Date of Award

2023

Publication Type

Thesis

Degree Name

M.Sc.

Department

Computer Science

Keywords

Diffusion models, Generative Adversarial Networks, Generative models, Text to image generation

Supervisor

I. Ahmad

Supervisor

M. Khalid

Rights

info:eu-repo/semantics/openAccess

Creative Commons License

Creative Commons Attribution 4.0 International License
This work is licensed under a Creative Commons Attribution 4.0 International License.

Abstract

The development of deep learning algorithms has tremendously helped computer vision applications, image processing methods, Artificial Intelligence, and Natural Language Processing. One such application is image synthesis, which is the creation of new images from text. Recent techniques for text-to-image synthesis offer an intriguing yet straight forward conversion capability from text to image and have become a popular research topic.
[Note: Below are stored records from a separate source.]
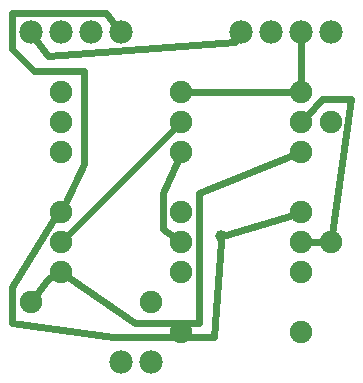
<source format=gtl>
G04 MADE WITH FRITZING*
G04 WWW.FRITZING.ORG*
G04 DOUBLE SIDED*
G04 HOLES PLATED*
G04 CONTOUR ON CENTER OF CONTOUR VECTOR*
%ASAXBY*%
%FSLAX23Y23*%
%MOIN*%
%OFA0B0*%
%SFA1.0B1.0*%
%ADD10C,0.075000*%
%ADD11C,0.078000*%
%ADD12C,0.039370*%
%ADD13C,0.024000*%
%LNCOPPER1*%
G90*
G70*
G54D10*
X1122Y460D03*
X1122Y860D03*
G54D11*
X1122Y1160D03*
X1022Y1160D03*
X922Y1160D03*
X822Y1160D03*
X422Y1160D03*
X322Y1160D03*
X222Y1160D03*
X122Y1160D03*
G54D10*
X222Y960D03*
X222Y860D03*
X222Y760D03*
X222Y560D03*
X222Y460D03*
X222Y360D03*
X622Y560D03*
X622Y460D03*
X622Y360D03*
X1022Y560D03*
X1022Y460D03*
X1022Y360D03*
X622Y960D03*
X622Y860D03*
X622Y760D03*
X1022Y960D03*
X1022Y860D03*
X1022Y760D03*
X622Y160D03*
X1022Y160D03*
X122Y260D03*
X522Y260D03*
G54D11*
X522Y60D03*
X422Y60D03*
G54D12*
X756Y480D03*
G54D13*
X611Y734D02*
X564Y624D01*
X564Y624D02*
X564Y504D01*
X564Y504D02*
X599Y477D01*
D02*
X140Y1135D02*
X180Y1080D01*
X180Y1080D02*
X804Y1128D01*
X804Y1128D02*
X807Y1134D01*
D02*
X1022Y1130D02*
X1022Y988D01*
D02*
X651Y960D02*
X994Y960D01*
D02*
X140Y283D02*
X180Y336D01*
X180Y336D02*
X197Y346D01*
D02*
X996Y749D02*
X684Y624D01*
X684Y624D02*
X684Y192D01*
X684Y192D02*
X468Y192D01*
X468Y192D02*
X246Y344D01*
D02*
X203Y539D02*
X192Y528D01*
X192Y528D02*
X60Y312D01*
X60Y312D02*
X60Y192D01*
X60Y192D02*
X396Y144D01*
X396Y144D02*
X732Y144D01*
X732Y144D02*
X755Y461D01*
D02*
X995Y552D02*
X774Y485D01*
D02*
X404Y1184D02*
X372Y1224D01*
X372Y1224D02*
X60Y1224D01*
X60Y1224D02*
X60Y1104D01*
X60Y1104D02*
X132Y1032D01*
X132Y1032D02*
X300Y1032D01*
X300Y1032D02*
X300Y720D01*
X300Y720D02*
X235Y586D01*
D02*
X1094Y460D02*
X1051Y460D01*
D02*
X1042Y881D02*
X1092Y936D01*
X1092Y936D02*
X1188Y936D01*
X1188Y936D02*
X1126Y488D01*
D02*
X242Y480D02*
X602Y840D01*
G04 End of Copper1*
M02*
</source>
Synthesis of images from text descriptors has practical and creative applications in computer-aided design, multimodal learning, digital art creation, etc. Non-Fungible Tokens (NFTs) are a form of digital art that is being used as tokens for trading across the globe. Text-to-image generators let anyone with enough creativity can develop digital art, which can be used as NFTs. They can also be beneficial for the development of synthetic datasets. Generative Adversarial Networks (GANs) is a generative model that can generate new data using a training set. Diffusion Models are another type of generative model which can create desired data samples from the noise by adding random noise to the data and then learning to reverse the diffusion process. This thesis compares both models to determine which is better at producing images that match the given description. We have implemented the Vector-Quantized GAN (VQGAN) - Connecting Text and Images (CLIP) model. It combines the VQGAN and CLIP machine learning techniques to create images from text input. The diffusion model that we have implemented is Guided Language to Image Diffusion for Generation and Editing (GLIDE). For both models, we use text input from the MS-COCO data set. This thesis is an attempt to assess and compare the images generated using text for both models using metrics like Inception Score (IS) and Fréchet Inception Distance (FID). The semantic object accuracy score (SOA) is another metric that considers the caption used during the image generation process. We compute and compare the results for each label in the MS COCO data set. We highlight the potential causes of why the models may not be able to generate images through analysis of the results obtained. Our experimental results indicate that the GLIDE model outperforms the VQGAN - CLIP for our task of generating images from text.